Fast forward to 2.5 months ago... My fiancé drops a nuke on me. She decides to leave me. It was not mutual. We had been together for 10 years, and engaged for 2. She was (and to be honest, still is) everything to me. The details don't matter, but she "suddenly" lost feelings for me and decided to end our relationship. Her handing back the engagement ring was one of the most soul crushing things I've ever had to endure. Shortly after, I received an anonymous letter from someone who she works with stating that she had been cheating on me for a while now. Double whammy. Imagine feeling you're not good enough for someone that they decide to cheat on you... It was then that I no longer had someone to hide behind. I had lost my safety net. The one thing in life that made me feel good about myself.
Anyway, I've had a lot of time to self reflect. I figured I had 2 options: sit and wallow and feel bad for myself OR pull myself up by my bootstraps and be the change I want to see in myself. I chose the latter.
Granted, I am still very much in the beginning stages of my weight loss adventure. I've been at it for a little over 2 months now. I go to the gym 6 days a week, focusing on weight training 4 days, and cardio 2 days. I track EVERYTHING through LoseIt! To lose my average 2 pounds a week, I have to consume no more than 1,900 calories, though most every day I've been well below that. Side concern, since I've been 300-500 calories under that every day, I do worry about my body going into starvation mode--but I'm just not as hungry as I used to be.

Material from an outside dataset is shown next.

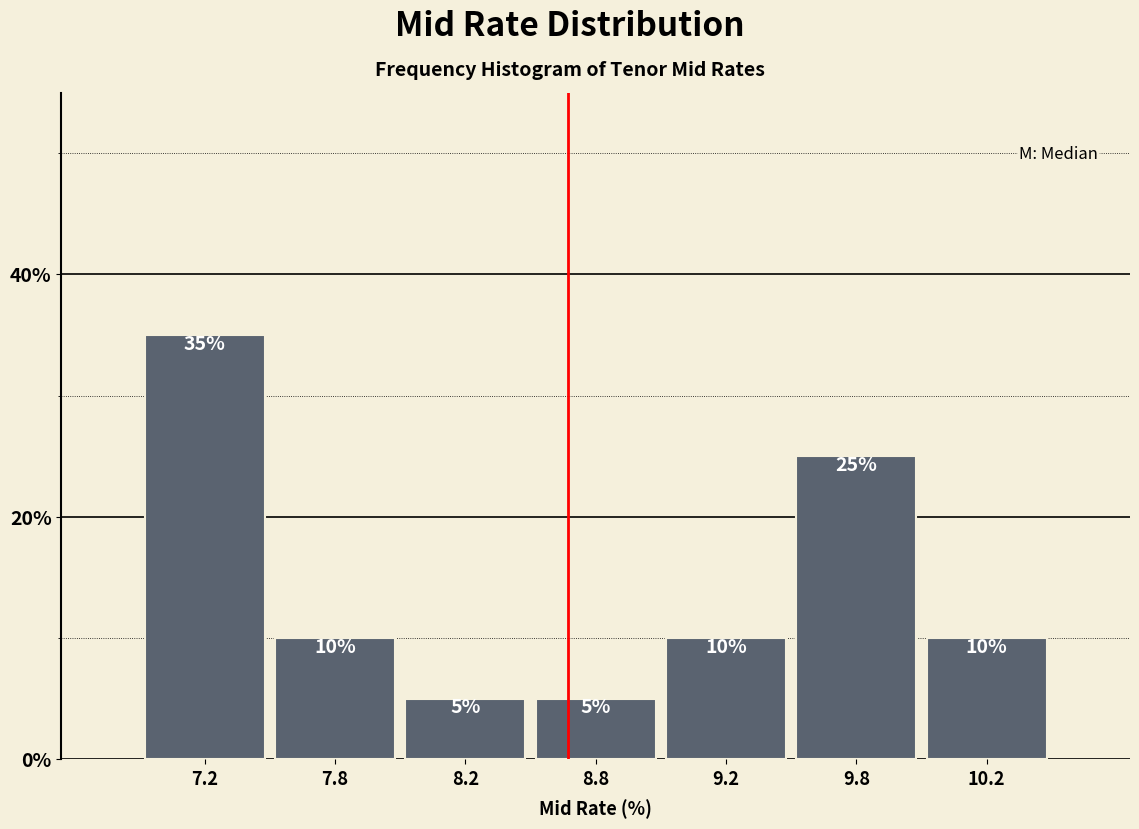

Reading left to right, extract all data points from this chart.

35	10	5	5	10	25	10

My current weight is 220lbs. My resting heart rate went from 95 bpm to 60 bpm. My VO2 Max is slowly creeping up, and I stopped snoring. I'm starting to see muscle definition, and I was able to do 2 consecutive pull ups for the first time in almost a decade! While I still have a lonnnnggggggg way to go (my GW is 170), I crossed the 30 pound lost mark, and I've never felt better. I still have moments of soul crushing depression having lost the absolute love of my life, but I try to blast them out with a serotonin and adrenaline rush working out at the gym, and my confidence gets small boosts every week I have a weigh in. Best part is, I've started to hike and run again. I used to complain about it, but it all stemmed from my weight and inability to keep up on the trails. Life finally feels like it's opening up to me again.
No pictures yet, but I hope that by the time the show airs, I'll be able to look at myself and see a completely different person. The ultimate time lapse.
Huge thanks to the incredible support this community offers. It has been incredibly motivating to hear everyone's stories, tips, and techniques, and I hope to become more active here to support others in their endeavors while we all work towards our goals.